Because the endpoint is OpenAI-compatible, you can point any OpenAI client at it by setting the base URL and API key. For example, with the OpenAI Python SDK:

from openai import OpenAI

client = OpenAI(
    base_url="<your-endpoint-url>/v1",
    api_key="wk-<id>.ws-<secret>",
)

client.chat.completions.create(
    model="<base-model-repo-id>",
    messages=[{"role": "user", "content": "Hello!"}],
)

See Endpoint integrations for connecting coding agents like OpenCode and Codex to a Shared Endpoint.

Serving custom weights

Point an endpoint at a fine-tuned checkpoint instead of a catalog model. A custom model is always served against a base model from the catalog: pass that base model with --model so Modal can pick a compatible recipe, then point at your weights with the --custom-hf-* or --custom-volume-* flags.

From a Hugging Face repo (use --custom-hf-token for gated or private repos):

modal endpoint create \
  --name my-ft \
  --model Qwen/Qwen3.6-27B \
  --custom-hf-repo aisingapore/Qwen-SEA-LION-v4.5-27B-IT \
  --custom-hf-revision da42f2c0984d716fb2032e4176d81adfac98c630

From a Modal Volume (the model directory must contain config.json):

modal endpoint create \
  --name my-volume-ft \
  --model Qwen/Qwen3.5-4B \
  --custom-volume-name my-volume \
  --custom-volume-path /checkpoints/1234

Choosing where it runs

Two placement controls:

Routing region (--routing-region) — where the request proxy is anchored. Pick the region closest to your callers: us-west (default), us-east, ca-central, eu-west, or ap-south.
Compute placement (--compute-region, --colocate-compute) — by default, Modal places containers by availability. Pass --compute-region to select where containers run independently from request routing. You can repeat the option to allow scheduling in multiple regions. Alternatively, pass --colocate-compute to use the routing region.

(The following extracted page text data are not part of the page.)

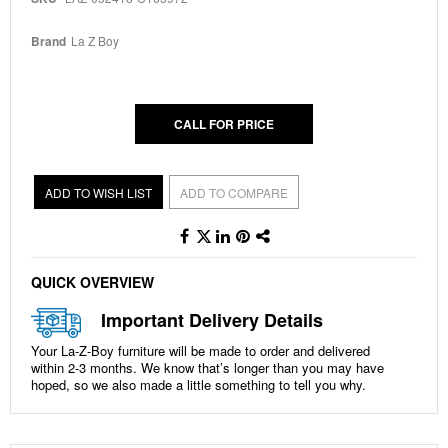
beginning
of
the
Brand
La Z Boy
images
gallery
CALL FOR PRICE
ADD TO WISH LIST
ADD TO COMPARE
QUICK OVERVIEW
Important Delivery Details
Your La-Z-Boy furniture will be made to order and delivered
within
2-3 months
. We know that’s longer than you may have
hoped, so we also made a little something to tell you why.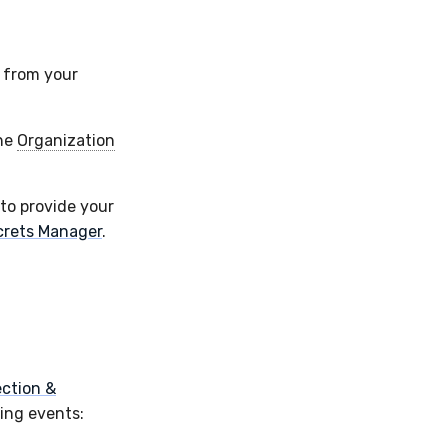
y from your
the
Organization
 to provide your
crets Manager
.
ction &
ing events: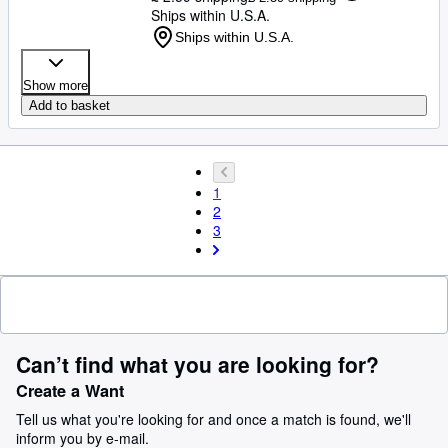
Ships within U.S.A.
Ships within U.S.A.
Show more
Add to basket
1
2
3
Can’t find what you are looking for?
Create a Want
Tell us what you're looking for and once a match is found, we'll
inform you by e-mail.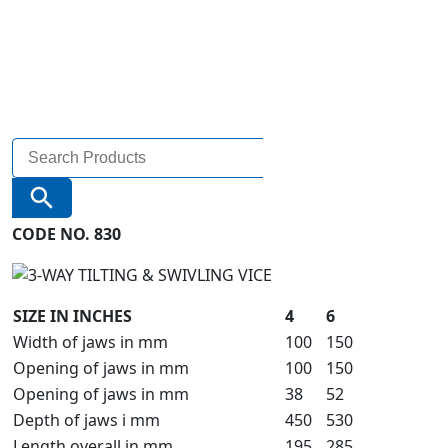
Search
for:
Search Button
CODE NO. 830
SIZE IN INCHES
4
6
Width of jaws in mm
100
150
Opening of jaws in mm
100
150
Opening of jaws in mm
38
52
Depth of jaws i mm
450
530
Length overall in mm
195
285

Select compute regions independently from request routing:

modal endpoint create \
  --model Qwen/Qwen3.5-4B \
  --routing-region us-east \
  --compute-region us-west

Or run compute in the routing region:

modal endpoint create \
  --model Qwen/Qwen3.5-4B \
  --routing-region us-east \
  --colocate-compute

Selecting compute regions with --compute-region or --colocate-compute incurs a region selection multiplier.

Managing endpoints

You can list all endpoints in an environment and their current status.

modal endpoint list --env prod
modal endpoint list --env prod --json  # Contains more details

Stop an endpoint when you no longer need it. This tears down its serving containers and stops billing.

modal endpoint stop qwen3-5-4b --env prod

Viewing the source

Modal Endpoints are built with the Modal SDK and leverage our new high-performance Server primitive. You can see the underlying code by navigating to the “Source” panel in the endpoint dashboard.

Pricing

Endpoints bill for the GPU and CPU their containers use while running, at standard Modal compute rates. Because endpoints scale to zero by default, you pay nothing for compute while idle. You can adjust the autoscaling configuration overrides in the UI. Region pinning applies a region selection multiplier.